= EXERCISE MATERIALS =
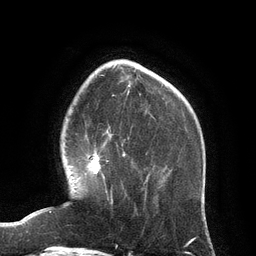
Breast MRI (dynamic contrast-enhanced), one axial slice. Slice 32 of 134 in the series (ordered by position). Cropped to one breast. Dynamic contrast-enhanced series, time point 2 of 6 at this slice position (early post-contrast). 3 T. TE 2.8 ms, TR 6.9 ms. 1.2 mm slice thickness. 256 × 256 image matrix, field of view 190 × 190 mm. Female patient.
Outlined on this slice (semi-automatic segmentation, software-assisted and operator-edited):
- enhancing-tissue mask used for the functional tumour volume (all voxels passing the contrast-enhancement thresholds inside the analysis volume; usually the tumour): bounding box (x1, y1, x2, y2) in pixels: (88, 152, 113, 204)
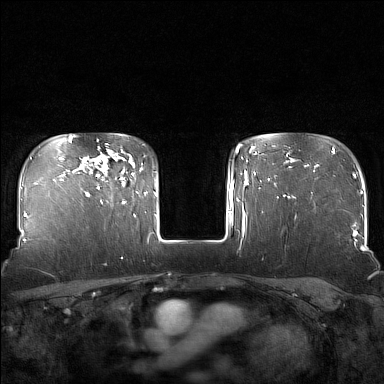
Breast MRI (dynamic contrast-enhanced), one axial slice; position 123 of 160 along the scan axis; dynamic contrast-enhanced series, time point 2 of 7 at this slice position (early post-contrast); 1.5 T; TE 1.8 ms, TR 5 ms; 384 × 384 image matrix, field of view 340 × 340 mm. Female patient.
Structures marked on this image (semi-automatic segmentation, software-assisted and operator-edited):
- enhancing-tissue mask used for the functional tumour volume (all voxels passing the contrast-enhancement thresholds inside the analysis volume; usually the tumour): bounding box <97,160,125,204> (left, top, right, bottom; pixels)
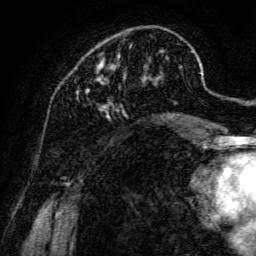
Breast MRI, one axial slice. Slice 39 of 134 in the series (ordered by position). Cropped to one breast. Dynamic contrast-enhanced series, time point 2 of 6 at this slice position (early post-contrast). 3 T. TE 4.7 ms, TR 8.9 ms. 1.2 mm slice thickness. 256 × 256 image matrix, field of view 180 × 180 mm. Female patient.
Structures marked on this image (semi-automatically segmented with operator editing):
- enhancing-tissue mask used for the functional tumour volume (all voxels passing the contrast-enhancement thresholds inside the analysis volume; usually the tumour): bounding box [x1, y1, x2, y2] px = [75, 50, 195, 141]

= WORK TO COMPLETE =
Repeat each line of the listing word for word, from the first through the line that contains "right, bottom; pixels)". Any picture stays out.

= ANSWER TO THIS EXERCISE =
Breast MRI (dynamic contrast-enhanced), one axial slice. Slice 32 of 134 in the series (ordered by position). Cropped to one breast. Dynamic contrast-enhanced series, time point 2 of 6 at this slice position (early post-contrast). 3 T. TE 2.8 ms, TR 6.9 ms. 1.2 mm slice thickness. 256 × 256 image matrix, field of view 190 × 190 mm. Female patient.
Outlined on this slice (semi-automatic segmentation, software-assisted and operator-edited):
- enhancing-tissue mask used for the functional tumour volume (all voxels passing the contrast-enhancement thresholds inside the analysis volume; usually the tumour): bounding box (x1, y1, x2, y2) in pixels: (88, 152, 113, 204)
Breast MRI (dynamic contrast-enhanced), one axial slice; position 123 of 160 along the scan axis; dynamic contrast-enhanced series, time point 2 of 7 at this slice position (early post-contrast); 1.5 T; TE 1.8 ms, TR 5 ms; 384 × 384 image matrix, field of view 340 × 340 mm. Female patient.
Structures marked on this image (semi-automatic segmentation, software-assisted and operator-edited):
- enhancing-tissue mask used for the functional tumour volume (all voxels passing the contrast-enhancement thresholds inside the analysis volume; usually the tumour): bounding box <97,160,125,204> (left, top, right, bottom; pixels)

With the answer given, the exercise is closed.